Speaking at the Edinburgh Festival, BBC2 controller Patrick Holland described the corporation’s proactive approach to diversity and encouraging diverse crews. “We’ve got to stop looking at hiring people as being risky,” he said.
Holland cited a recent intercession on a new series where the BBC asked the production company to swap a well-known programme-maker for a diverse team. “Why get x to make it when it’s an extraordinary opportunity to bring in diverse film-makers?” asked Holland.
Holland previewed a clip from upcoming series The Forgotten Empire – “powerful and timely” – presented by historian and broadcaster David Olusoga, who delivered this year’s MacTaggart lecture. The four-parter is being made by Olusoga’s label Uplands TV.
Holland revealed three new commissions, including a new four-parter for Workerbee and Green Door Productions where Idris Elba is giving up six months of time to make Idris Elba’s Fight School, an experimental school in London with seven carefully selected recruits from disadvantaged backgrounds.
With sport docs having risen up the broadcast agenda, BBC 2 has its own take on the Premiere League, The Premiership: A Whole New Ball Game (w/t), a four parter from Story Films in association with Studio 99 on the League’s decade-long history.
21st Century Women is an upcoming two parter from BBC Studios. The series will bring together Kirsty Wark and a cast of five women with strong and differing opinions to explore the issues facing women in 2020.
Talking about how Covid has affected the zeitgeist, Holland described “people craving the familiar to feel special. They want the stuff you might have overlooked, it suddenly has a real vividness …There’s a real slowing down.”
Speaking together with Holland were Clare Sillery, BBC head of Documentary Commissioning and Jack Bootle, head of Commissioning for Science and Natural History. As a response to the ‘slowing down’ Bootle pointed to recently announced Mindful Escapes on BBC 4 which taps into the BBC’s Natural History archive, overlaying images with mindfulness exercises narrated by mindfulness guru Andy Puddicombe.
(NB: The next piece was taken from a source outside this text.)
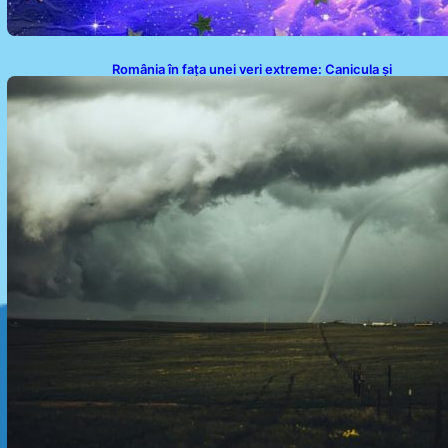
România în fața unei veri extreme: Canicula și
efectele sale devastatoare în august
Also amateur jewellery competition All that Glitters, hosted by Katherine Ryan.
With Covid having caused set backs across so many shows, Bootle described how Springwatch, which performed strongly this year, was “a rare example of a format enhanced by lockdown rather than hobbled…starting to be a bit tired and moth-eaten round the edges, but had to reinvent.” Autumn watch will run across two weeks, instead of one, at the end of October.
Bootle outlined three things that he says don’t get pitched enough: narrative box sets – real life stories with thrills and cliff hangers that have a science, medicine or engineering take at their heart; big names that unlock stories in an accessible way (such as Chris Packham or Freddie Flintoff); and high end access for medicine, infrastructure or engineering.